This page was last updated on 16 June 2021 at 13.55
- You can meet indoors with up to six people from any number of households, or any number of people from no more than two households.
Most our of members have been delivering essential public services throughout the COVID-19 emergency, but some have been unable to work or have had to work from home as their normal workplaces have been closed. Increasingly, we are now moving into a phase of supporting our members who are being asked to go back into their workplaces or to start returning to ‘normal’ work arrangements.
However, regardless of COVID-19, employers are legally required to do everything reasonable practicable to make the work that you do and the place where you work safe – and should consult on any proposals with their staff and the trade union appointed safety reps before you return to the workplace.
Who is required to return to work?
With the exception of some businesses and services that are still required to remain closed by law, employers are now allowed to ask their workers to return but only where they can maintain a ‘COVID-19 Secure’ workplace. However, anyone who can do their job from home should still be allowed to do so. Employers must consult with their workers and trade unions about how and when they are expected to return to work. Where we have Health & Safety representatives in workplaces they must be involved in the planning of how people can return to work safely.
What about working from home?
Government advice remains that one way of being able to work safely is to be allowed to work from home. Employers should support their workers who can work from home, to be able to work from home.
What about vulnerable people?
The government advice has changed so that even people who are particularly vulnerable to COVID-19 are expected to return to work if they cannot work from home, if their workplace is ‘COVID-19 Secure’, and if they can maintain social distancing at work.
What if I have childcare requirements?
Many workers are being asked to return to work, but they don’t have access to their usual childcare arrangements. During the school holidays this could be because out-of-school clubs are closed, or because family members are unavailable. Once schools return in September there will be many before-, and after-school clubs that won’t be reopening.

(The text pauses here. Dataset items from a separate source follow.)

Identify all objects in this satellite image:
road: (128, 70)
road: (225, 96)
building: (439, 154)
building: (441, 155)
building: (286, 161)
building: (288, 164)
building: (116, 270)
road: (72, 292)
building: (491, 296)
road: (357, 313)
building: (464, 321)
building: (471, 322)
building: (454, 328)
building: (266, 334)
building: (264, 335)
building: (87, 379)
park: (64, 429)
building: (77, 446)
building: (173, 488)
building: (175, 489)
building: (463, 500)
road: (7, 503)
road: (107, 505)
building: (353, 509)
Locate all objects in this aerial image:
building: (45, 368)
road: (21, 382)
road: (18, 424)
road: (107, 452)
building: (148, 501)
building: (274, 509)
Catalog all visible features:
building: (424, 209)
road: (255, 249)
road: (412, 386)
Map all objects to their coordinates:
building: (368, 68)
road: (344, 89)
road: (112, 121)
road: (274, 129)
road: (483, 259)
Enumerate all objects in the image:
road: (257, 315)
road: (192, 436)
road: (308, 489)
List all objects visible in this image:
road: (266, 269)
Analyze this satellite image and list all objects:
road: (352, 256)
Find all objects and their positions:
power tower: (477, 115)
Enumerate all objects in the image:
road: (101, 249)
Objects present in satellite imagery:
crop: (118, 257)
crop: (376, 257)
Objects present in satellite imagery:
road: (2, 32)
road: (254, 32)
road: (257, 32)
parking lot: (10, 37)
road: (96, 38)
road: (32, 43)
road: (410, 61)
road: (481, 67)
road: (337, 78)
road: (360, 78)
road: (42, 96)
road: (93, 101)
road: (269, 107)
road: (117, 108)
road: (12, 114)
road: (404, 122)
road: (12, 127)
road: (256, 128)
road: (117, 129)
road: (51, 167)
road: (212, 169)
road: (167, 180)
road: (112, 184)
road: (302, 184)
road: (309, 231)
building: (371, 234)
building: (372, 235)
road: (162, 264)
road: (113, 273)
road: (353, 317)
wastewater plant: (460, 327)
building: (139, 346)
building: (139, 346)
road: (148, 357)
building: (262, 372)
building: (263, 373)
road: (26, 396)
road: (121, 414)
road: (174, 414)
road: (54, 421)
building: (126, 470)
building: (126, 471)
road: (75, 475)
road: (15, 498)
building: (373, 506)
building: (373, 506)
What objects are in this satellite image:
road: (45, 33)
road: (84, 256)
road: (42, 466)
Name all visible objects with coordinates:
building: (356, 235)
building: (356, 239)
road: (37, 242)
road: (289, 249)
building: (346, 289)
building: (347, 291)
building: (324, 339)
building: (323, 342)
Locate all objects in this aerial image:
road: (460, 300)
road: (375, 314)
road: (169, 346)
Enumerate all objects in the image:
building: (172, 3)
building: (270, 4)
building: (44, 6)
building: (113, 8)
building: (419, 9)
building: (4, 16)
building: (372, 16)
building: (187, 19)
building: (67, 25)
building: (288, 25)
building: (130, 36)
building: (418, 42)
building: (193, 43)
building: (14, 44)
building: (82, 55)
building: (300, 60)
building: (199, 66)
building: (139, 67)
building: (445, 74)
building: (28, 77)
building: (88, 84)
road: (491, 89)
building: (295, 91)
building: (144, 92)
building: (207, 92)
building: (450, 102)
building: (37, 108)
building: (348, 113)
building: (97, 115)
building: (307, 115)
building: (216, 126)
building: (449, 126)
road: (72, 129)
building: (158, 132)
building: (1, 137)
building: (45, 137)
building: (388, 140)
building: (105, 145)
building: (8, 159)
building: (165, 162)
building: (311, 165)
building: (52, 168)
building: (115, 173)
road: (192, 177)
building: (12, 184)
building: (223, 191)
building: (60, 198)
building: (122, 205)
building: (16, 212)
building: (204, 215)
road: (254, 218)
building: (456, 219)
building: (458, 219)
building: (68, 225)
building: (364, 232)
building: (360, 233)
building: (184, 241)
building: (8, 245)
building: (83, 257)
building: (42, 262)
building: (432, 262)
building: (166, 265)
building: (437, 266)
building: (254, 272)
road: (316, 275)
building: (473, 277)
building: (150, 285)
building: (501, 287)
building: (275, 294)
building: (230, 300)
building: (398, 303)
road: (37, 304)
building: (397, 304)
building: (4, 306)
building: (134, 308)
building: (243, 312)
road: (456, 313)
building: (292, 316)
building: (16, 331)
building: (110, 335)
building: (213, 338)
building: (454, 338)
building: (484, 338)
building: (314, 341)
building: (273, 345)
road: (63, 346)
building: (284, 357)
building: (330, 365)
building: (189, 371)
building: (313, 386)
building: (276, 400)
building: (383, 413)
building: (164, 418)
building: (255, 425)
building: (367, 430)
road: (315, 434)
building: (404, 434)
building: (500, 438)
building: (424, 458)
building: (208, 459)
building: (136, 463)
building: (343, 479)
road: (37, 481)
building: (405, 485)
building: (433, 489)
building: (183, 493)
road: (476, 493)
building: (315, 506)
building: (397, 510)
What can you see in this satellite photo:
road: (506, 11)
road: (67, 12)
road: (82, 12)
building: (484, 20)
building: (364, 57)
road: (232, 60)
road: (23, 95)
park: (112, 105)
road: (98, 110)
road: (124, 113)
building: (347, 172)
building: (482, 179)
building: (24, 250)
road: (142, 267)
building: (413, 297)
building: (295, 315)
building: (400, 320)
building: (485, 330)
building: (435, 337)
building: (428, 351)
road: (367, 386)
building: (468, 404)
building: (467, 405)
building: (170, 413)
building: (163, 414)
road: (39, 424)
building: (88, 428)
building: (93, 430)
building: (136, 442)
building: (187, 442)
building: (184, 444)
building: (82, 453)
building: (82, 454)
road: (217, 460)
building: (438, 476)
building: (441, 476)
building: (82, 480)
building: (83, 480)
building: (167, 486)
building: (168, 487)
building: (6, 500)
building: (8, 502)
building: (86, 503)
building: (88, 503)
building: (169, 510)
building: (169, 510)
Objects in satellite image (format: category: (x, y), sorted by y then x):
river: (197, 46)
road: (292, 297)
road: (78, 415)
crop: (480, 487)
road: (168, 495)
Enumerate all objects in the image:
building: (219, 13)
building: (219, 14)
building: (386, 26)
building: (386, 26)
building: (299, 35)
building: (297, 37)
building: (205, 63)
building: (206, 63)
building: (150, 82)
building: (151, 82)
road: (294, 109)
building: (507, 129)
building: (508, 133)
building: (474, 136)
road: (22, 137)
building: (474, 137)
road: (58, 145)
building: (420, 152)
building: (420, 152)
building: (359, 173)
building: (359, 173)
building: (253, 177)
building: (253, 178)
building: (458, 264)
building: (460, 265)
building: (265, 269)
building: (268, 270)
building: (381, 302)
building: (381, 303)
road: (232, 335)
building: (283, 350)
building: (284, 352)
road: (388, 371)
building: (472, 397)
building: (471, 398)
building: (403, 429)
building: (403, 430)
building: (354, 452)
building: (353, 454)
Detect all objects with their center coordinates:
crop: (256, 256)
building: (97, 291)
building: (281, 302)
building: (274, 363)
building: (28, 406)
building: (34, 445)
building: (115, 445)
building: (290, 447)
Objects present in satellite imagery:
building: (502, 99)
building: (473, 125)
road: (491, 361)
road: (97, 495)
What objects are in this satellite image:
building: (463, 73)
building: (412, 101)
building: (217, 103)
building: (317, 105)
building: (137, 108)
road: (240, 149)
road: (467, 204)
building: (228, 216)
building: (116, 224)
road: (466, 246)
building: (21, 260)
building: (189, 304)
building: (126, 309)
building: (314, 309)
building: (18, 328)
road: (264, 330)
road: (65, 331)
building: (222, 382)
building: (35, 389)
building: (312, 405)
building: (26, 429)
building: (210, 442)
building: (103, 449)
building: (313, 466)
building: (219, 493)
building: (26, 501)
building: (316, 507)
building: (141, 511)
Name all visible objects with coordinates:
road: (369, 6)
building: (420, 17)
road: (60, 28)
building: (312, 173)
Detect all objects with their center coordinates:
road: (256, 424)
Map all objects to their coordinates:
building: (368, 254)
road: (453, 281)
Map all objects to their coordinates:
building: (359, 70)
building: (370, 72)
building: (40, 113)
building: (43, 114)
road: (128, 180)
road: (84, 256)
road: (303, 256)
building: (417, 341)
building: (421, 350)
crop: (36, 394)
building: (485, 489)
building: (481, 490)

If you are unable to attend work due to having to look after your children you are entitled, by law, to reasonable unpaid time off. However some employers provide paid time off, so you should check what your contract says about this. In addition, the Prime Minister has said he expects employers to be reasonable and flexible where people have childcare disrupted due to COVID-19. You could also ask your employer to use the government’s Coronavirus Job Retention Scheme (CJRS), also know as the furlough scheme.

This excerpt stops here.